# Quoted passage
In The Confession: I Am Not An Old-School DM, Erik talks about how certain old school expectations aren’t being met, in his mind.
Key among them regards PC death. Old school play seems to imply that death is waiting at any moment, and keeping the PCs alive is the responsibility of the players playing well, and cautiously.
Of course, this runs headlong into the intended goal of Wampus Country being based on ‘Tall Tale Spectacle’. The setting is intended to be light-hearted and at times goofy, with all that implies… which includes the ability, and some might say responsibility or duty, of doing things that are not sensible. Erik presents us with some weird things — any number of anthropomorphic animals, as a start. The game being what it is, they tend to get treated pretty straight as just funny-shaped people.
Last session my character was considered ‘very egalitarian’ because he figured that if it talks, wears clothes, and stands more or less upright it’s a person. Mind you, this came up as part of a conversation about not leaving a highly-portable, highly-valuable object in the cart one of them was guarding for us, just in case he decided to scamper off with it.
In any case, while I won’t say that death has no place in a campaign like this, the looming menace of death due to bad decisions leads to the group playing fairly cautiously.
Caution has no place in Tall Tale Spectacle. If anything, it is to be avoided; the right-minded cautious people are boring people who are there primarily to provide a foil for the PCs’ awesomeness.
The Adventures of Baron Munchausen would have been a very boring story indeed had he done the sensible things.
In a Google+ conversation with Erik a week or two ago we realized there is a certain amount of expectations management needed. Entirely removing the threat of death from the setting might not be appropriate, but there is another option.
It Gets Worse.
Rather than having death be the end of a character, as it might in other places, the setting may work better if there is an expectation that while your character might not die through misfortune, or even bad decisions, there is still consequence to such things.

# Entries provided
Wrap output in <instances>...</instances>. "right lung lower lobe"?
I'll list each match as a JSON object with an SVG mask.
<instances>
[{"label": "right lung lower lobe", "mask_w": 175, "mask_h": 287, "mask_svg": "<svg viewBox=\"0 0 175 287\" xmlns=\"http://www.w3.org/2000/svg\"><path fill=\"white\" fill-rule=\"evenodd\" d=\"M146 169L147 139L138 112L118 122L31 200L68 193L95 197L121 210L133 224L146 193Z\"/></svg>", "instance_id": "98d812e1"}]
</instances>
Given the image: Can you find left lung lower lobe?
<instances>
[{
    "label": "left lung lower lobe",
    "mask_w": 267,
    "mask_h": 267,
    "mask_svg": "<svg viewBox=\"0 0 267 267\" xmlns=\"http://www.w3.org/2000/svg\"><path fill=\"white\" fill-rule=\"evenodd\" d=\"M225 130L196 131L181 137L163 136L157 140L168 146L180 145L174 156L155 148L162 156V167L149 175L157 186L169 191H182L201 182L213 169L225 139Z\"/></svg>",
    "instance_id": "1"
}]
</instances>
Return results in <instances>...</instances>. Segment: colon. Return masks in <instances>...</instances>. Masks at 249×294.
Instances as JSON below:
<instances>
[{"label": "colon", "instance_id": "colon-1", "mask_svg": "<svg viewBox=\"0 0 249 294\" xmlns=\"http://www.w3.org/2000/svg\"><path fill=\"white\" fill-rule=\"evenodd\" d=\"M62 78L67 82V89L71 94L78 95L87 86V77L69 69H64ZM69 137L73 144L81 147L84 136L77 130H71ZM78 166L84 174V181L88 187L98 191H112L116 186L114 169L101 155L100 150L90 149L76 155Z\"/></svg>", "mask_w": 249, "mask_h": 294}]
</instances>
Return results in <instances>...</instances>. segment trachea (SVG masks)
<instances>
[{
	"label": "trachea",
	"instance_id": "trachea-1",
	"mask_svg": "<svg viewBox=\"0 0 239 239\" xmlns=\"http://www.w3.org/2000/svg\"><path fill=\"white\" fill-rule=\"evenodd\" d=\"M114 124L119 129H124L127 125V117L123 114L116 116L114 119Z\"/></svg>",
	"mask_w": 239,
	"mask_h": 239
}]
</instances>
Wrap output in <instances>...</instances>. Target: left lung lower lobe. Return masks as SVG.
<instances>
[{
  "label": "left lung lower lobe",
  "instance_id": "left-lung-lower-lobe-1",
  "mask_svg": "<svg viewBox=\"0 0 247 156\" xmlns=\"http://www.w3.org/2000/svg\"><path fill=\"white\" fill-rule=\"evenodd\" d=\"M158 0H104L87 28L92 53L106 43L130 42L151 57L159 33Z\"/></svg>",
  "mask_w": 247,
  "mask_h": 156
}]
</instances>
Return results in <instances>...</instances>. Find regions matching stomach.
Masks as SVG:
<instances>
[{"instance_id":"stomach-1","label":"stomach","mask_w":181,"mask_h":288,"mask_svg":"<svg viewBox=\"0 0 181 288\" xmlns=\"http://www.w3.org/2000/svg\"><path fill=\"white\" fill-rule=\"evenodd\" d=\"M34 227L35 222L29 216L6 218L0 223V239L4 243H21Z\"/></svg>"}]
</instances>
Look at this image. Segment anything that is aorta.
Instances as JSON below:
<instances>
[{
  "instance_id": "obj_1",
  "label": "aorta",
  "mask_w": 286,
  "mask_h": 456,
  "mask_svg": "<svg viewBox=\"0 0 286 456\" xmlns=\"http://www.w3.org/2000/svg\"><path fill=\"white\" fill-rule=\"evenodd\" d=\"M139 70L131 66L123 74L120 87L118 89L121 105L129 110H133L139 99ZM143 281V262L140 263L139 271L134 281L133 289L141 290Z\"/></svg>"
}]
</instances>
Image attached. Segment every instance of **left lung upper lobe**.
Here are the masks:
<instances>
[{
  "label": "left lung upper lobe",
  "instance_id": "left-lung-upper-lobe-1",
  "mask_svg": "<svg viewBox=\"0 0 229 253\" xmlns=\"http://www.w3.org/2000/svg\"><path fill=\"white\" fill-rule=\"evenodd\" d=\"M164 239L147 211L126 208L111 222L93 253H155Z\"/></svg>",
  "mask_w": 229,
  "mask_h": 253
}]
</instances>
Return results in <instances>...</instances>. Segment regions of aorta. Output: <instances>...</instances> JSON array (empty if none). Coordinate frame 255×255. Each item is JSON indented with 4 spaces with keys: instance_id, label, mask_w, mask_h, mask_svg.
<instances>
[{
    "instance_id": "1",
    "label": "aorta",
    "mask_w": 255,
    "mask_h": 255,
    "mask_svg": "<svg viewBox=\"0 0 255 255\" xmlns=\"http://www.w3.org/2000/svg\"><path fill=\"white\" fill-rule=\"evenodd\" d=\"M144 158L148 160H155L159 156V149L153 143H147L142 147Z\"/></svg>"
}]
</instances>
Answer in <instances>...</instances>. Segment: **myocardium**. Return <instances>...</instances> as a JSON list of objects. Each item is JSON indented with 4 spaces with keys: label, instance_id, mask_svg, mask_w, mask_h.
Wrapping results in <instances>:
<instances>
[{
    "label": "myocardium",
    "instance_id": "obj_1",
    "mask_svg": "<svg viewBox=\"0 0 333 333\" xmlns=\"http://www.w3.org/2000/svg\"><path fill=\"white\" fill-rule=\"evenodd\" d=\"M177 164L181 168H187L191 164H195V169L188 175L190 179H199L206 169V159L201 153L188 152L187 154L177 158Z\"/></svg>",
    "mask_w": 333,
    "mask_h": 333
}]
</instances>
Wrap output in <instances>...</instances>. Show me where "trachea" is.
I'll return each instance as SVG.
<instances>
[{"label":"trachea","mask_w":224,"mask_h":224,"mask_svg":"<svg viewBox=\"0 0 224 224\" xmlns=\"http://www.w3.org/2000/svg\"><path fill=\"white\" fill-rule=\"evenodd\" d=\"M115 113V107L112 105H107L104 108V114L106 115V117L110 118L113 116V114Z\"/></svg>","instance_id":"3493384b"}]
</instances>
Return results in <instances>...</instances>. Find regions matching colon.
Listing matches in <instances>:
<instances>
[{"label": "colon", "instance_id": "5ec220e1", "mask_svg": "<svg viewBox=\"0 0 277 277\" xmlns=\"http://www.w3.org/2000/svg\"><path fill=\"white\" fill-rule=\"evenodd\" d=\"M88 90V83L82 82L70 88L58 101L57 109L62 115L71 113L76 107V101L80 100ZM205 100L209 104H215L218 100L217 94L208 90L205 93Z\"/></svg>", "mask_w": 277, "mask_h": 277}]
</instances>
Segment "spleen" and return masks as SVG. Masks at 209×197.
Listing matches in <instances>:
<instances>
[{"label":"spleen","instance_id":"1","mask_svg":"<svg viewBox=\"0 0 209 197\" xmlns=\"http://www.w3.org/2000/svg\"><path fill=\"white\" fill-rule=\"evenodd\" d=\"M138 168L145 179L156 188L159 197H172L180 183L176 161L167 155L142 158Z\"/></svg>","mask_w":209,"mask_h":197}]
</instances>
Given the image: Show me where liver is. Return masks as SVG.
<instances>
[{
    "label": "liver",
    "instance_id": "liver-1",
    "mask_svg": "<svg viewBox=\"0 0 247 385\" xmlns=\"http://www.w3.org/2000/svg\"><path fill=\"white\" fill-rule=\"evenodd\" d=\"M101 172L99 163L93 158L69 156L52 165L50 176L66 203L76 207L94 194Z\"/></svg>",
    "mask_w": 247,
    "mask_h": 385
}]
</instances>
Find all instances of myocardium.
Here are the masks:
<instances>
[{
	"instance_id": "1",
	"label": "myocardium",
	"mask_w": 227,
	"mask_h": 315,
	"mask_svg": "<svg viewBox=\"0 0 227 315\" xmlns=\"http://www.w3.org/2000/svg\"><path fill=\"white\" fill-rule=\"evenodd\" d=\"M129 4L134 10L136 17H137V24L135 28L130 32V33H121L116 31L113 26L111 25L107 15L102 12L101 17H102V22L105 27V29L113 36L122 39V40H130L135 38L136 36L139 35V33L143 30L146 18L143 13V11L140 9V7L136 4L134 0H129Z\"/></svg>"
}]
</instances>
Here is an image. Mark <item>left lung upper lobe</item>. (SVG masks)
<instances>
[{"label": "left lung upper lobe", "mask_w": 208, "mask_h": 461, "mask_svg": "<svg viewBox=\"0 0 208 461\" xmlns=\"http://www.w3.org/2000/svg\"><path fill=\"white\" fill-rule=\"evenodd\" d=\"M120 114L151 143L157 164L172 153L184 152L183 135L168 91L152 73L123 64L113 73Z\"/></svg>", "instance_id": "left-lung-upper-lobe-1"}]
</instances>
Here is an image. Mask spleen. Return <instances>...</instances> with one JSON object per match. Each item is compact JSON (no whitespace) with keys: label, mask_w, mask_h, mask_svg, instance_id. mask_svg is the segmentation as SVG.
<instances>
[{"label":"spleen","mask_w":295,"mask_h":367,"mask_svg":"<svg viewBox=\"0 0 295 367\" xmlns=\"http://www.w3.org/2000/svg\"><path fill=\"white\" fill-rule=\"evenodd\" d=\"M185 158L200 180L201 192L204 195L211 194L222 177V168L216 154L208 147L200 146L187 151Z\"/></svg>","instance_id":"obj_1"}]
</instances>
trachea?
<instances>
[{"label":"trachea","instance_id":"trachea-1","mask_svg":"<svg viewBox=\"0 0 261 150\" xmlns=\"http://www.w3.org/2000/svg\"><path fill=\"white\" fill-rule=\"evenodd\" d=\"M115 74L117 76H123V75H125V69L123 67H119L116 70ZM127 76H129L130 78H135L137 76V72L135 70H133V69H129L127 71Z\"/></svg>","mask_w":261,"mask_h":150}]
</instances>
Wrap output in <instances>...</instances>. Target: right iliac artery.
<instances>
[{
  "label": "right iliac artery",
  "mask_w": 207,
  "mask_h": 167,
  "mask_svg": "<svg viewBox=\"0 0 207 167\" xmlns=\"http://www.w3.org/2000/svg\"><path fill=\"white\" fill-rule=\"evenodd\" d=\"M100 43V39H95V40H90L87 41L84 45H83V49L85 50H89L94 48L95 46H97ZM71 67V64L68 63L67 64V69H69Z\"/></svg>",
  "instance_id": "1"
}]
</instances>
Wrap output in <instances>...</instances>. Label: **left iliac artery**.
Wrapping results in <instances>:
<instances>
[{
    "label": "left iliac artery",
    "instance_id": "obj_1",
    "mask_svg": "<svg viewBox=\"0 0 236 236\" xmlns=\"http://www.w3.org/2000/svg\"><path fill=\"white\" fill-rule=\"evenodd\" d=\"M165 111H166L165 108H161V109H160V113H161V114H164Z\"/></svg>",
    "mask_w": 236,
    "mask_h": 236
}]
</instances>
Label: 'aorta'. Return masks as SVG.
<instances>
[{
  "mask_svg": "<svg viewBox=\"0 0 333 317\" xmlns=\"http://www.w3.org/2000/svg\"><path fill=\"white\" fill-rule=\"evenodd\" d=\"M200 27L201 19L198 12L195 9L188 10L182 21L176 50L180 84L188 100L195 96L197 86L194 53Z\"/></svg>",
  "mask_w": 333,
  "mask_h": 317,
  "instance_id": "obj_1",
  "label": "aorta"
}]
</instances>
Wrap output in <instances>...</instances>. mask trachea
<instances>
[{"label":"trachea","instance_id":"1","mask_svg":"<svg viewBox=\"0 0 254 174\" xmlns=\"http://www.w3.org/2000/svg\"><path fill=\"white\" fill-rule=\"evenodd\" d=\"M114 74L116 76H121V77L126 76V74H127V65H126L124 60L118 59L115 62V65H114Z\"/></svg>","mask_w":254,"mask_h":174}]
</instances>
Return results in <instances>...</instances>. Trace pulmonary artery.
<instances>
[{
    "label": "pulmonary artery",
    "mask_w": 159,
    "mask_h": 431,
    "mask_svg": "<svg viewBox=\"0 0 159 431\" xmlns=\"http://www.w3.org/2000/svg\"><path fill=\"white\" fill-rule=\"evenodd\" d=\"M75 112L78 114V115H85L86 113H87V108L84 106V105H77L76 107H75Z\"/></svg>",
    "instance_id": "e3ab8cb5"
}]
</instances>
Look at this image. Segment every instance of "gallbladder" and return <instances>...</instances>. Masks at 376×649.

# What is required
From the blog post about Wampus Country, write out the passage starting at "In any case, while" and ending at "playing fairly cautiously.", word for word.

# Written answer
In any case, while I won’t say that death has no place in a campaign like this, the looming menace of death due to bad decisions leads to the group playing fairly cautiously.